What to work on:
Beginning with the line below that contains "CGT LBP Deuxiè" and ending with the line that contains "de France – N° 94 du", copy every line exactly. Copy nothing else.

Information provided:
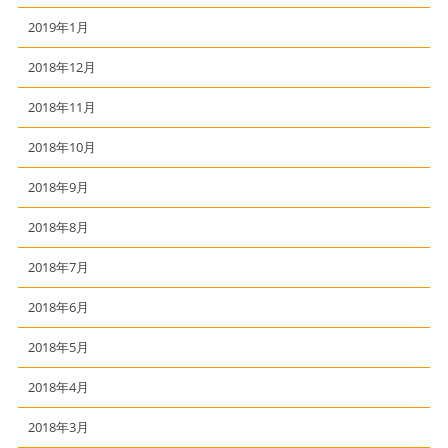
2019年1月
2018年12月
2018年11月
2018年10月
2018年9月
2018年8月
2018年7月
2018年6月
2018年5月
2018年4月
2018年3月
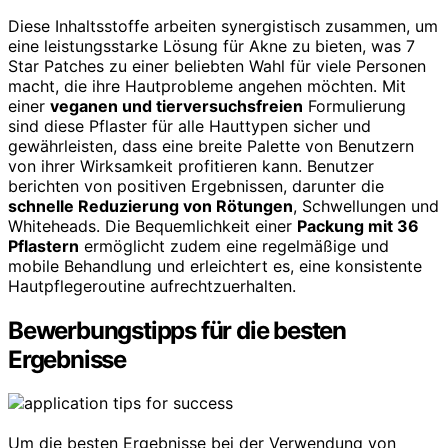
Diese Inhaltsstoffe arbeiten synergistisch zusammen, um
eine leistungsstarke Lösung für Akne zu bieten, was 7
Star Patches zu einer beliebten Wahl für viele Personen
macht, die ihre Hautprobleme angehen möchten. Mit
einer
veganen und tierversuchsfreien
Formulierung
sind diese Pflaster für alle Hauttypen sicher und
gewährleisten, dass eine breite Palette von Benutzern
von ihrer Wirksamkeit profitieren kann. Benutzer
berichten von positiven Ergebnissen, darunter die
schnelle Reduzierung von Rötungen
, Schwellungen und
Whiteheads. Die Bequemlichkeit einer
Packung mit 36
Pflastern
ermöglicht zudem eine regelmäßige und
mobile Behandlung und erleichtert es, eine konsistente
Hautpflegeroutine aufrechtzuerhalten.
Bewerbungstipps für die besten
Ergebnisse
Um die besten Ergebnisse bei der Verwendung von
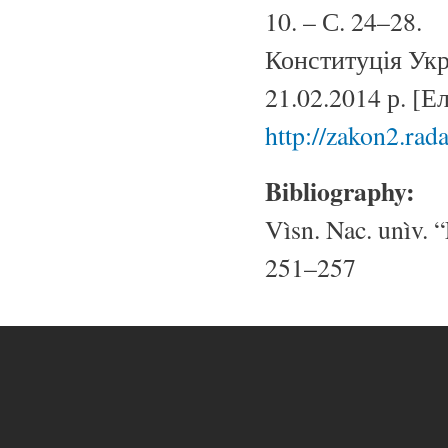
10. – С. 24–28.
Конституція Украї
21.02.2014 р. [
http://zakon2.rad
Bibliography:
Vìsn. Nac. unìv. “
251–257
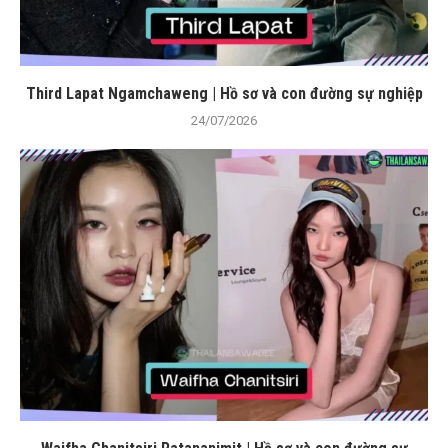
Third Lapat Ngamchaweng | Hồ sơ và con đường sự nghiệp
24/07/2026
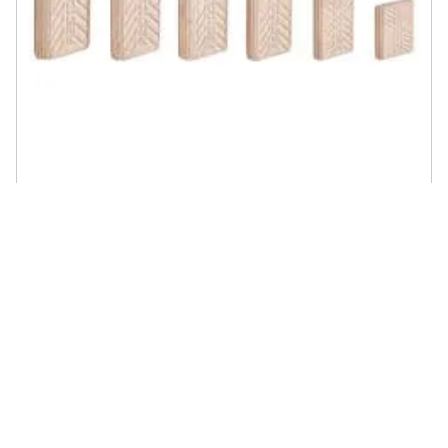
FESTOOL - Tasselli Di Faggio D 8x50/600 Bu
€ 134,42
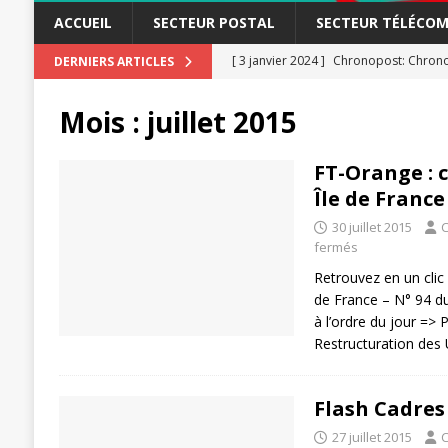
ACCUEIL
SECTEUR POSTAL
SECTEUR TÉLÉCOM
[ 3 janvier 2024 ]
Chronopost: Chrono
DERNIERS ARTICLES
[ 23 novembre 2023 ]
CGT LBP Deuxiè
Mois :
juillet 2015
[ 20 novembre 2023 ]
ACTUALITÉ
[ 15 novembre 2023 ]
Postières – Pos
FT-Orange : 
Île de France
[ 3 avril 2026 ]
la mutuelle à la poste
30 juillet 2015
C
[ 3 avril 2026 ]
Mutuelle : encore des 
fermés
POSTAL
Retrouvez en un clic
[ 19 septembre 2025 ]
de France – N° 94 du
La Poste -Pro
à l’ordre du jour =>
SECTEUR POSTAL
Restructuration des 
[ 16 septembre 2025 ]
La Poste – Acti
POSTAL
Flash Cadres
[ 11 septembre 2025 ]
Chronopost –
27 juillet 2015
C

---

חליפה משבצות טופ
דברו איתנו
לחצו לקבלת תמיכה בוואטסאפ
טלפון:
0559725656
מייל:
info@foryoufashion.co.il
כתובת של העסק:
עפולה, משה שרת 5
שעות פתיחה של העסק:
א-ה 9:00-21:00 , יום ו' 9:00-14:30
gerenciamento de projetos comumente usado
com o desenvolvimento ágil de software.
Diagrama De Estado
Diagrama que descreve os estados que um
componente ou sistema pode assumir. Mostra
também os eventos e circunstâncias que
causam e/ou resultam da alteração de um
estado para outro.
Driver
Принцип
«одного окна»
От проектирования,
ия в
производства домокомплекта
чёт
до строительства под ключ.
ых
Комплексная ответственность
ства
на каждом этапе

Task output:
CGT LBP Deuxiè
Mois :
juillet 2015
[ 20 novembre 2023 ]
ACTUALITÉ
[ 15 novembre 2023 ]
Postières – Pos
FT-Orange : 
Île de France
[ 3 avril 2026 ]
la mutuelle à la poste
30 juillet 2015
C
[ 3 avril 2026 ]
Mutuelle : encore des 
fermés
POSTAL
Retrouvez en un clic
[ 19 septembre 2025 ]
de France – N° 94 du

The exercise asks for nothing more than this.